**Exercise directions**
What should be copied is the stretch of entries below from the line with "components when their" up to and including the line with "Legumes offer substantial", exactly and without images.

**The data**
┄┄┄┄┄┄┄┄┄┄┄┄┄┄┄┄┄┄┄┄

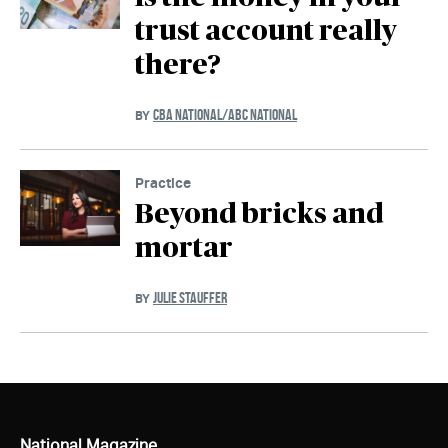
trust account really
there?
CBA NATIONAL/ABC NATIONAL
BY
Practice
Beyond bricks and
mortar
JULIE STAUFFER
BY
National Magazine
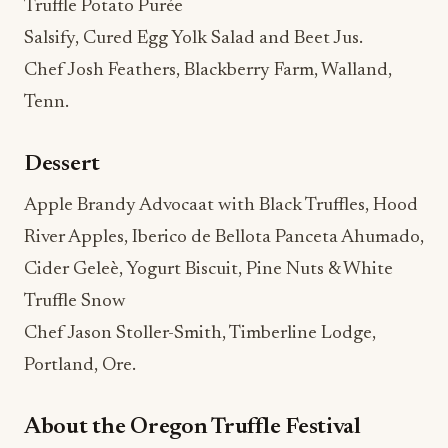
Truffle Potato Purée
Salsify, Cured Egg Yolk Salad and Beet Jus.
Chef Josh Feathers, Blackberry Farm, Walland,
Tenn.
Dessert
Apple Brandy Advocaat with Black Truffles, Hood
River Apples, Iberico de Bellota Panceta Ahumado,
Cider Geleè, Yogurt Biscuit, Pine Nuts & White
Truffle Snow
Chef Jason Stoller-Smith, Timberline Lodge,
Portland, Ore.
About the Oregon Truffle Festival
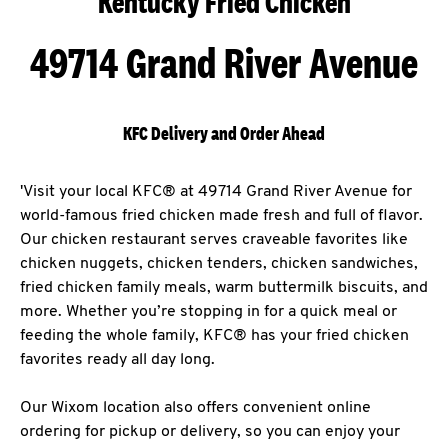
Kentucky Fried Chicken
49714 Grand River Avenue
KFC Delivery and Order Ahead
'Visit your local KFC® at 49714 Grand River Avenue for
world-famous fried chicken made fresh and full of flavor.
Our chicken restaurant serves craveable favorites like
chicken nuggets, chicken tenders, chicken sandwiches,
fried chicken family meals, warm buttermilk biscuits, and
more. Whether you’re stopping in for a quick meal or
feeding the whole family, KFC® has your fried chicken
favorites ready all day long.
Our Wixom location also offers convenient online
ordering for pickup or delivery, so you can enjoy your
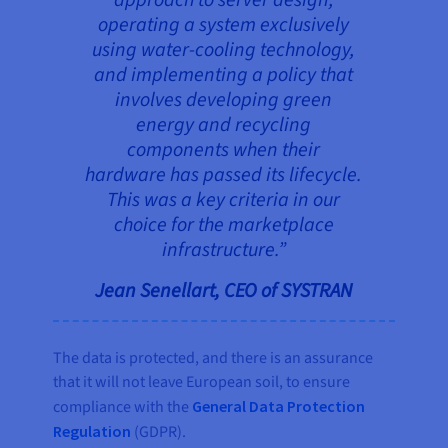
approach to server design,
operating a system exclusively
using water-cooling technology,
and implementing a policy that
involves developing green
energy and recycling
components when their
hardware has passed its lifecycle.
This was a key criteria in our
choice for the marketplace
infrastructure.”
Jean Senellart, CEO of SYSTRAN
The data is protected, and there is an assurance
that it will not leave European soil, to ensure
compliance with the
General Data Protection
Regulation
(GDPR).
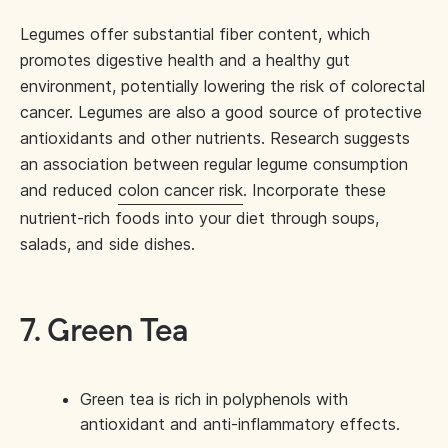
Legumes offer substantial fiber content, which
promotes digestive health and a healthy gut
environment, potentially lowering the risk of colorectal
cancer. Legumes are also a good source of protective
antioxidants and other nutrients. Research suggests
an association between regular legume consumption
and reduced
colon cancer risk
. Incorporate these
nutrient-rich foods into your diet through soups,
salads, and side dishes.
7. Green Tea
Green tea is rich in polyphenols with
antioxidant and anti-inflammatory effects.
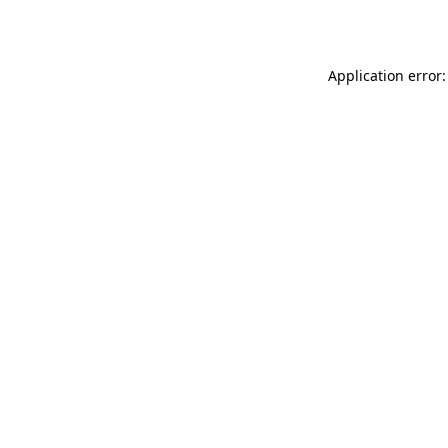
Application error:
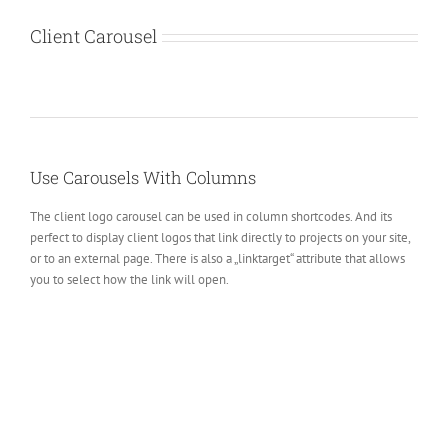
Client Carousel
Use Carousels With Columns
The client logo carousel can be used in column shortcodes. And its
perfect to display client logos that link directly to projects on your site,
or to an external page. There is also a „linktarget“ attribute that allows
you to select how the link will open.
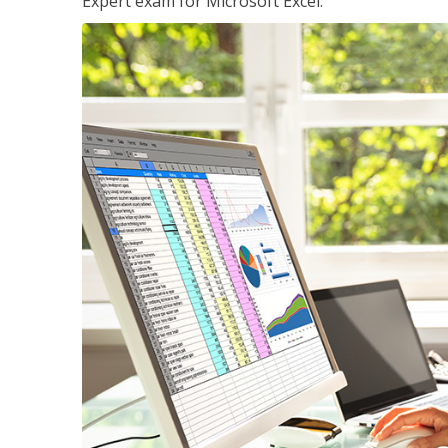
Expert exam for Microsoft Excel.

┄┄┄┄┄┄┄┄┄┄┄┄┄┄┄┄┄┄┄┄

**Task output**
components when their
hardware has passed its lifecycle.
This was a key criteria in our
choice for the marketplace
infrastructure.”
Jean Senellart, CEO of SYSTRAN
The data is protected, and there is an assurance
that it will not leave European soil, to ensure
compliance with the
General Data Protection
Regulation
(GDPR).
Legumes offer substantial fiber content, which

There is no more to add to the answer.